Before joining Slack, Lopp worked at Pinterest as the head of engineering, Apple as a senior engineering manager, Netscape, and Borland. (Photo courtesy of Michael Lopp)
Before joining Slack, Lopp worked at Pinterest as the head of engineering, Apple as a senior engineering manager, Netscape, and Borland. (Photo courtesy of Michael Lopp)
Wednesday, February 13, 2019
shj@ucsc.edu (Scott Hernandez-Jason)

Michael Lopp bombed his first computer-science course at UC Santa Cruz.

But he learned from that failure: Lopp re-took the course the next quarter, signed up for a bonus class on a different computer language, focused his attention, and aced them both.

Today, Lopp is vice president of engineering at Slack, the popular team-building platform, and the author of two books and a blog about leadership, Rands in Repose. He returned to campus last month to meet with faculty and staff participants in the annual Leadership Academy, sharing a talk entitled, "New Manager Death Spiral."

“Management is not a promotion,” Lopp said. “It’s a brand new gig. You’re effectively starting over. It is a career restart.“

Lopp’s tech-industry credentials are impressive: Before joining Slack, a platform that now boasts 10 million daily active users and is used by 65 Fortune 500 companies, Lopp worked at Pinterest as the head of engineering, Apple as a senior engineering manager, Netscape, and Borland.

Lopp first became a manager at Netscape in the mid-90s, when his boss walked in and asked him to take care of three colleagues, suggesting Lopp hold staff meetings and set up one-on-one discussions.

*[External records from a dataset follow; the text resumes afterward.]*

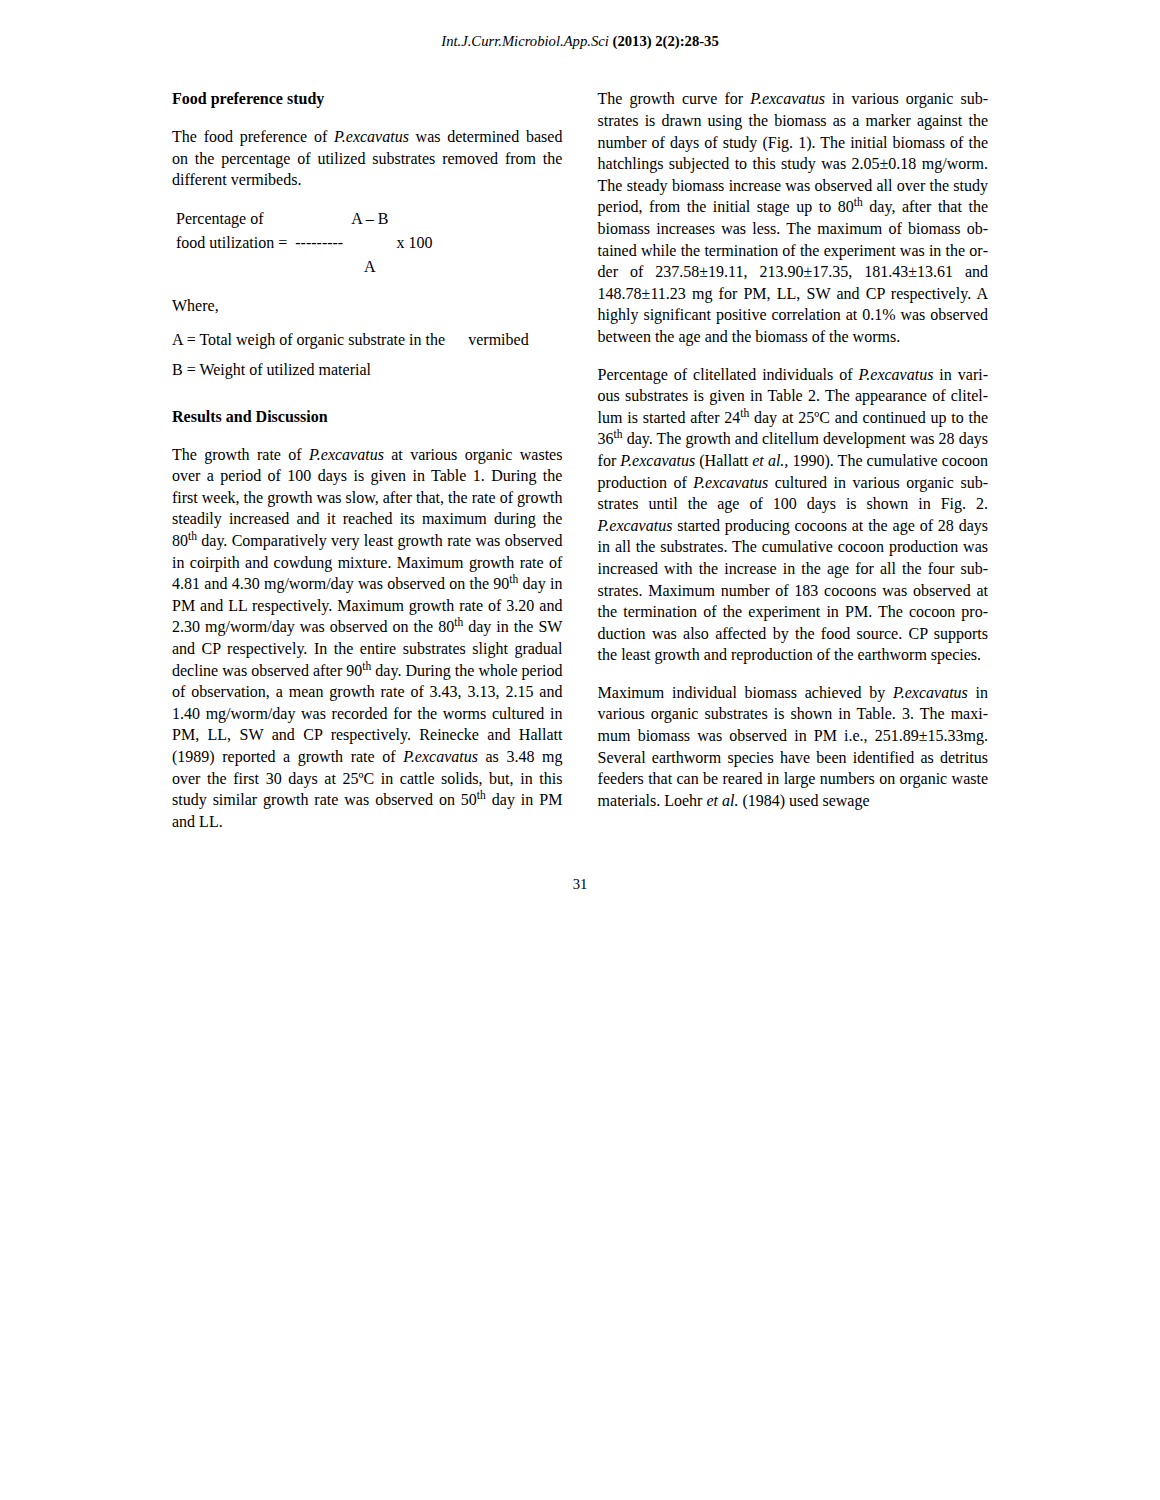Int.J.Curr.Microbiol.App.Sci (2013) 2(2):28-35
Food preference study
The food preference of P.excavatus was determined based on the percentage of utilized substrates removed from the different vermibeds.
| Percentage of | | A – B | |
| food utilization = | --------- | | x 100 |
| | | A | |
Where,
A = Total weigh of organic substrate in the vermibed
B = Weight of utilized material
Results and Discussion
The growth rate of P.excavatus at various organic wastes over a period of 100 days is given in Table 1. During the first week, the growth was slow, after that, the rate of growth steadily increased and it reached its maximum during the 80th day. Comparatively very least growth rate was observed in coirpith and cowdung mixture. Maximum growth rate of 4.81 and 4.30 mg/worm/day was observed on the 90th day in PM and LL respectively. Maximum growth rate of 3.20 and 2.30 mg/worm/day was observed on the 80th day in the SW and CP respectively. In the entire substrates slight gradual decline was observed after 90th day. During the whole period of observation, a mean growth rate of 3.43, 3.13, 2.15 and 1.40 mg/worm/day was recorded for the worms cultured in PM, LL, SW and CP respectively. Reinecke and Hallatt (1989) reported a growth rate of P.excavatus as 3.48 mg over the first 30 days at 25ºC in cattle solids, but, in this study similar growth rate was observed on 50th day in PM and LL.
The growth curve for P.excavatus in various organic substrates is drawn using the biomass as a marker against the number of days of study (Fig. 1). The initial biomass of the hatchlings subjected to this study was 2.05±0.18 mg/worm. The steady biomass increase was observed all over the study period, from the initial stage up to 80th day, after that the biomass increases was less. The maximum of biomass obtained while the termination of the experiment was in the order of 237.58±19.11, 213.90±17.35, 181.43±13.61 and 148.78±11.23 mg for PM, LL, SW and CP respectively. A highly significant positive correlation at 0.1% was observed between the age and the biomass of the worms.
Percentage of clitellated individuals of P.excavatus in various substrates is given in Table 2. The appearance of clitellum is started after 24th day at 25ºC and continued up to the 36th day. The growth and clitellum development was 28 days for P.excavatus (Hallatt et al., 1990). The cumulative cocoon production of P.excavatus cultured in various organic substrates until the age of 100 days is shown in Fig. 2. P.excavatus started producing cocoons at the age of 28 days in all the substrates. The cumulative cocoon production was increased with the increase in the age for all the four substrates. Maximum number of 183 cocoons was observed at the termination of the experiment in PM. The cocoon production was also affected by the food source. CP supports the least growth and reproduction of the earthworm species.
Maximum individual biomass achieved by P.excavatus in various organic substrates is shown in Table. 3. The maximum biomass was observed in PM i.e., 251.89±15.33mg. Several earthworm species have been identified as detritus feeders that can be reared in large numbers on organic waste materials. Loehr et al. (1984) used sewage
31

"That was my management training right there," he said.

Lopp identified the top mistakes often made by new managers: refusing to hand off tasks, failing to provide a team with important context, and not demonstrating trust. His No. 1 tip for avoiding the death spiral: aggressively delegate tasks, even if they're ones you enjoy doing.

"Your job isn't to get things done," he said. "It's to get things done at scale."

Lopp described the day decades ago when, as a senior engnineering manager at Apple, he presented CEO Steve Jobs with nine proposed icons for the Apple Store app that would soon launch on iOS.

"These are all crap," Lopp recounted Jobs saying moments after the notoriously opinionated leader walked into the room. Three more times the team was asked to bring in nine different fleshed-out designs before satisfying Jobs, who ultimately—unwittingly—selected a design that he’d rejected during the first meeting. Years later, Lopp learned this is how Jobs approached his job.

“It was a powerful moment—albeit in hindsight for me—to see a leader wanting to work with me to change his mind and develop an opinion,” Lopp said.

Lopp attributes his ability to bridge the structured and technical world of computer code and the incredibly messy world of management to his parents—an engineer father and a photographer mother.

Lopp, who grew up in the Santa Cruz Mountains, enrolled at UC Santa Cruz in 1989 to study computer science and lived at Cowell College.

“I still have dreams about Cowell. It’s just beautiful,” he said. “It was what I was expecting—kids growing up, having fun, doing awful and terrible and amazing things all at the same time.”